The transitional journey through IMD is moving ahead…

Today’s guest entry is written by Thibault Acolas

… As this last day of Company Engagement Project at Honeywell Aerospace goes by, I reckon the immense opportunity this has been. No exotic destination like other of my IMD peers in Dubai, Seattle, or Tanzania, but the “Perle-of-the-Lake” town of Rolle between Lausanne and Geneva. Practical also when your children and family are courageously waiting home in Lausanne!Honeywell2

As former flight officer in the French Navy, this project gave me hands-on experience with business challenges, and the 3-month IMD Startup work with Hydromea until April, as well as the Finance, Marketing and Innovation classes taught at IMD made me really comfortable coming here one month ago. I’ve been working on End-of-Life Licensing strategy for the Boeing 707 platform and interacted with an amazing team from the HQ in Phoenix,USA to drive growth out of the legendary platform that flew for the first time in 1957! This was truly a global experience, with stakeholders dispersed around the planet with up to 9 hours time-difference. Capital budgeting, pro-forma P&Ls and NPV analysis – so many alien concepts to me a few months ago that were everyday material to use at Honeywell.

Honeywell3

“It is not the strongest of species that survives, nor the most intelligent; it is the one that is the most adaptable to change” (Charles Darwin)

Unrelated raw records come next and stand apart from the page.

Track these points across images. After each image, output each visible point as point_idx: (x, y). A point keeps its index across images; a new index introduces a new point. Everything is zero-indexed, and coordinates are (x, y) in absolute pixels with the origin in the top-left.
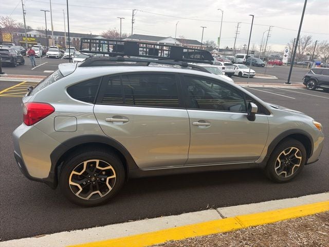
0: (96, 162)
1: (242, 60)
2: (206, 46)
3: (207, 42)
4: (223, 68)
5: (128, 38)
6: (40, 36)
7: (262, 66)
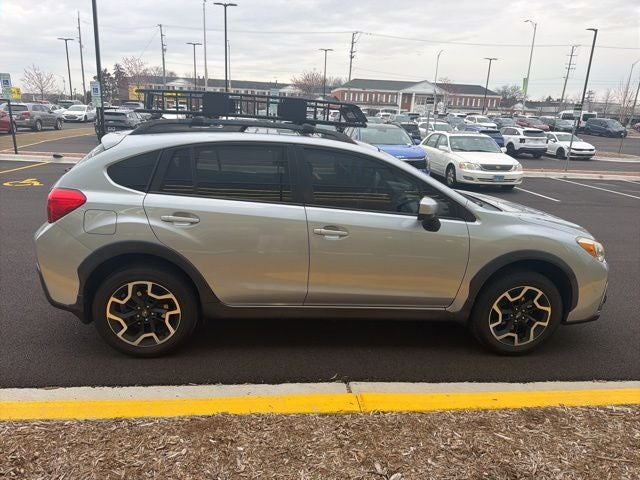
0: (147, 286)
1: (571, 123)
2: (501, 97)
3: (505, 87)
4: (522, 141)
5: (344, 86)
6: (189, 88)
7: (618, 135)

This short journey with the “Apple of the industry”, as Honeywell’s new CEO Darius Adamczyk describes his company, was also for me a glimpse into the future. As Tactical Coordinator on a 40-year old aircraft in the Navy, I used to use a satellite data system that transferred a blurry photo in 10 minutes to my land base. The products I saw here enable real-time Skype-like conferencing from any passenger airline or helicopter – unlimited. Honeywell has undertaken an impressive move towards “The Power of Connected”, and refocused R&D with now over 22,000 software engineers – for an industrial company of 130,000 employees. Change is in a connected digital future, in Internet of Things. Change requires companies to revisit business models that made them successful for centuries. From the IMD Navigating The Future conferences, the Industry & Competition analysis and this CEP, I now measure the pharaonic work that this digital shift requires from industries.

Lastly, I’d like to use this blog posting opportunity to congratulate my 89 fellow IMDers! Much has been done, and many challenges overcome (with many fun times as well!)

And let us together, if I may, paraphrase Shakespeare’s St. Crispin’s Day Speech in Henry V by telling to ourselves that, “From this day, [this mid-point in our IMD-year] and to the ending of the world, we in it shall be remembered as We few, we happy few, we band of brothers [and sisters].”

And as I cannot end this post with a British quote as a Frenchman, I’ll bring along the glorious general Charles de Gaulle into the picture to thank the IMD faculty for uniting our diverse class of 90 future business leaders by asking : “How can anyone unite out of the blue a country which has 246 different kinds of cheese?”